Afin de préserver l’équilibre du régime de retraites, les générations nées après 1962 devront vivre avec une pension qui variera à la baisse ou à la hausse selon l’état économique du pays.

« La vie, la santé, l’amour sont précaires. Pourquoi le travail ne le serait-il pas ? », avait tonitrué Laurence Parisot, la présidente du Medef, en 2011.

Après la réforme structurelle des retraites que le gouvernement ambitionne de voter à la mi-2019, qui universalisera le système des salariés, des fonctionnaires et des indépendants dans cinq ans, la prophétie s’y appliquera également.

Les montants versés aux pensionnés risquent en effet d’être tout aussi précaires que l’amour…

Les générations nées après 1962 ne pourront donc plus échafauder des plans d’avenir du type : « Je pars à la retraite à 62 ans, j’ai tant pour vivre chaque mois, je peux dépenser tant… ».

Tenant un point d’étape ce mercredi 10 octobre, le Haut commissaire à la réforme des retraites, Jean-Paul Delevoye, l’a sincèrement reconnu : l’exécutif n’a pas la moindre idée, à l’aube de la révolution de l’intelligence artificielle qui verra des robots effectuer des tâches autrefois réalisées par des humains, du montant des salaires qui seront encore versés par les employeurs privés et publics dans 10 ou 20 ans.

Ni de l’importance de ces rémunérations, et donc des cotisations, dans la valeur ajoutée créée dans le pays.

C’est pourquoi le gouvernement souhaite que les retraites soient à l’avenir exprimées en points, sur le modèle des complémentaires.

Ce qui lui permettra d’ajuster la valeur de ce point selon la conjoncture, bonne ou mauvaise, que traverse le pays. Alors qu’aujourd’hui, le gouvernement recourt à des mesures ad hoc telles que la sous-revalorisation par rapport à l’inflation des retraites.

Changement radical pour les fonctionnaires

La gouvernance de ce pilotage sera discutée jusqu’au printemps prochain avec les partenaires sociaux. Le changement sera radical pour les fonctionnaires, qui cotiseront « au même niveau » que les salariés du privé et dont les primes « seront prises en compte pour le calcul des droits à retraite », ce qui n’est pas le cas actuellement.

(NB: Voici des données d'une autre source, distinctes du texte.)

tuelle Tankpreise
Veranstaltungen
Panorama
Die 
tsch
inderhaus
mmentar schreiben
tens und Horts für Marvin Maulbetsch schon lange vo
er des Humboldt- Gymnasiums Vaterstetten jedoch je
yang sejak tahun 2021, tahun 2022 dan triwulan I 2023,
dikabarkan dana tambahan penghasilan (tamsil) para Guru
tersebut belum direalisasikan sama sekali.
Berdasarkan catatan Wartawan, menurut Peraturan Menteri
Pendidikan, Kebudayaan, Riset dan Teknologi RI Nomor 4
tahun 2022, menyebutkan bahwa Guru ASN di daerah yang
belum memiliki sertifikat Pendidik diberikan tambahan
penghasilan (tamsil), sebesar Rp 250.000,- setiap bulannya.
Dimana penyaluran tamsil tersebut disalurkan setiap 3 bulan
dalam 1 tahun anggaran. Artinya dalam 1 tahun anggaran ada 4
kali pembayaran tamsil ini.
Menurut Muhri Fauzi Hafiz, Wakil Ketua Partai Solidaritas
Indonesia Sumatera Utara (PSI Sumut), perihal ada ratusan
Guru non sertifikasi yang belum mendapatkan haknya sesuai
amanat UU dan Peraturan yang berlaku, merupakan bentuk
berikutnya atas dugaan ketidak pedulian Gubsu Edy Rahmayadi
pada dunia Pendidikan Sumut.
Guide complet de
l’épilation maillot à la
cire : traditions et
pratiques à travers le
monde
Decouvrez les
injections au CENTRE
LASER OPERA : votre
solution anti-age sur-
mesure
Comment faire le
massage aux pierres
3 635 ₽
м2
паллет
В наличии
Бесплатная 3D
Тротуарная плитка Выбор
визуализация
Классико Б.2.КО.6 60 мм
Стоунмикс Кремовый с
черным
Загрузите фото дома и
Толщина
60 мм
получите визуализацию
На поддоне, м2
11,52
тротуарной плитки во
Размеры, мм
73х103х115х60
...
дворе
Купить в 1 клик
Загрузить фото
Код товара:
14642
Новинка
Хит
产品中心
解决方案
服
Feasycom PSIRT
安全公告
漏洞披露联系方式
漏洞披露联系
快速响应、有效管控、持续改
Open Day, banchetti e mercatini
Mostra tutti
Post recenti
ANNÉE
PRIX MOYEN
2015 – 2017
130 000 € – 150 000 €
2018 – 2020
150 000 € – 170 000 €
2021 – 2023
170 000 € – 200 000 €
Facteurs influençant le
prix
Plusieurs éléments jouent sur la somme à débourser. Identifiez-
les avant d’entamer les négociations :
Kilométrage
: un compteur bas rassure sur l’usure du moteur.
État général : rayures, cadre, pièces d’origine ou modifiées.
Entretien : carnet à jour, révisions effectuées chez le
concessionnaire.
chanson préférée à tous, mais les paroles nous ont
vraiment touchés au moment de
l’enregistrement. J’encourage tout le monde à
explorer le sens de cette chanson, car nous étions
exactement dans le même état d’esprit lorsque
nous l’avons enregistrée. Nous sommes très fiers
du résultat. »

Les travailleurs indépendants, en revanche, « bénéficieront d’un régime de cotisations adapté, afin de ne pas bouleverser les équilibres économiques de leur activité ».

Cette flexibilité centrale énoncée, Jean-Paul Delevoye a bien sûr défendu les objectifs complémentaires de sa réforme : « Une retraite plus simple, plus juste, plus efficace pour tous ».

La France comptant 42 régimes différents ayant chacun leurs propres règles, un système universel par points mais tenant compte des spécificités des métiers permettrait des simplifications massives.

Il serait plus équitable, puisque chaque euro versé donnerait droit au même nombre de points, ce qui faciliterait incidemment les transitions professionnelles. Les futures retraites cotisées sur 120.000 euros de revenus comprendraient en outre toujours des bonifications en points pour maternité, chômage etc.

Cette solidarité représenterait au maximum 20% des pensions. Le dispositif de réversion en faveur des veufs et veuves serait maintenu.

Pour le reste, si les salariés veulent se préparer une meilleur matelas pour la retraite, libre à eux de négocier une couverture supplémentaire dans leur branche professionnelle ou leur entreprise.

La réponse du Medef ne s’est toutefois pas fait attendre. « Nous devrons donner la priorité au levier de l’âge, à l’exemple de ce que les partenaires sociaux ont su mettre en place dans les régimes Agirc-Arrco », préconise assure Claude Tendil, président de sa commission protection sociale.

En clair, inciter, en plus des réformes déjà sur la table, les actifs à travailler a minima jusqu’à 63 ans, nouvel « âge pivot », voire plus encore.